EXERCISE INSTRUCTIONS - Restate word for word every line from the one containing "Vatuk, Sylvia" to the last line of the records below.
Start of Block
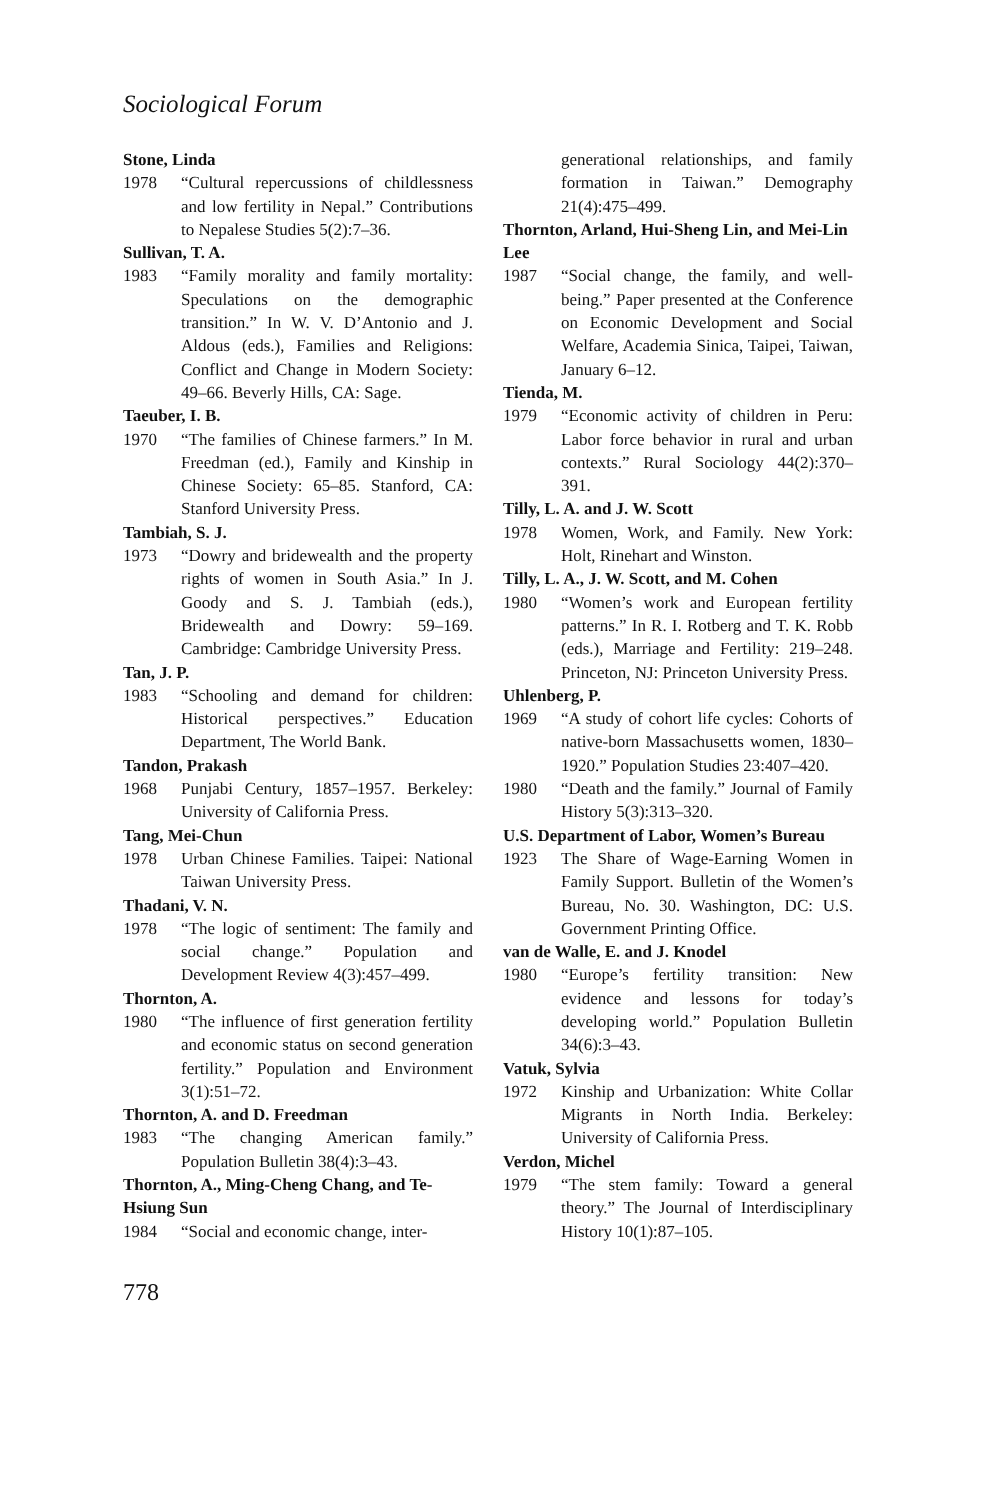Sociological Forum
Stone, Linda
1978 “Cultural repercussions of childlessness and low fertility in Nepal.” Contributions to Nepalese Studies 5(2):7–36.
Sullivan, T. A.
1983 “Family morality and family mortality: Speculations on the demographic transition.” In W. V. D’Antonio and J. Aldous (eds.), Families and Religions: Conflict and Change in Modern Society: 49–66. Beverly Hills, CA: Sage.
Taeuber, I. B.
1970 “The families of Chinese farmers.” In M. Freedman (ed.), Family and Kinship in Chinese Society: 65–85. Stanford, CA: Stanford University Press.
Tambiah, S. J.
1973 “Dowry and bridewealth and the property rights of women in South Asia.” In J. Goody and S. J. Tambiah (eds.), Bridewealth and Dowry: 59–169. Cambridge: Cambridge University Press.
Tan, J. P.
1983 “Schooling and demand for children: Historical perspectives.” Education Department, The World Bank.
Tandon, Prakash
1968 Punjabi Century, 1857–1957. Berkeley: University of California Press.
Tang, Mei-Chun
1978 Urban Chinese Families. Taipei: National Taiwan University Press.
Thadani, V. N.
1978 “The logic of sentiment: The family and social change.” Population and Development Review 4(3):457–499.
Thornton, A.
1980 “The influence of first generation fertility and economic status on second generation fertility.” Population and Environment 3(1):51–72.
Thornton, A. and D. Freedman
1983 “The changing American family.” Population Bulletin 38(4):3–43.
Thornton, A., Ming-Cheng Chang, and Te-Hsiung Sun
1984 “Social and economic change, inter-
generational relationships, and family formation in Taiwan.” Demography 21(4):475–499.
Thornton, Arland, Hui-Sheng Lin, and Mei-Lin Lee
1987 “Social change, the family, and well-being.” Paper presented at the Conference on Economic Development and Social Welfare, Academia Sinica, Taipei, Taiwan, January 6–12.
Tienda, M.
1979 “Economic activity of children in Peru: Labor force behavior in rural and urban contexts.” Rural Sociology 44(2):370–391.
Tilly, L. A. and J. W. Scott
1978 Women, Work, and Family. New York: Holt, Rinehart and Winston.
Tilly, L. A., J. W. Scott, and M. Cohen
1980 “Women’s work and European fertility patterns.” In R. I. Rotberg and T. K. Robb (eds.), Marriage and Fertility: 219–248. Princeton, NJ: Princeton University Press.
Uhlenberg, P.
1969 “A study of cohort life cycles: Cohorts of native-born Massachusetts women, 1830–1920.” Population Studies 23:407–420.
1980 “Death and the family.” Journal of Family History 5(3):313–320.
U.S. Department of Labor, Women’s Bureau
1923 The Share of Wage-Earning Women in Family Support. Bulletin of the Women’s Bureau, No. 30. Washington, DC: U.S. Government Printing Office.
van de Walle, E. and J. Knodel
1980 “Europe’s fertility transition: New evidence and lessons for today’s developing world.” Population Bulletin 34(6):3–43.
Vatuk, Sylvia
1972 Kinship and Urbanization: White Collar Migrants in North India. Berkeley: University of California Press.
Verdon, Michel
1979 “The stem family: Toward a general theory.” The Journal of Interdisciplinary History 10(1):87–105.
778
End of Block
RESULT OF THIS TASK -
Vatuk, Sylvia
1972 Kinship and Urbanization: White Collar Migrants in North India. Berkeley: University of California Press.
Verdon, Michel
1979 “The stem family: Toward a general theory.” The Journal of Interdisciplinary History 10(1):87–105.
778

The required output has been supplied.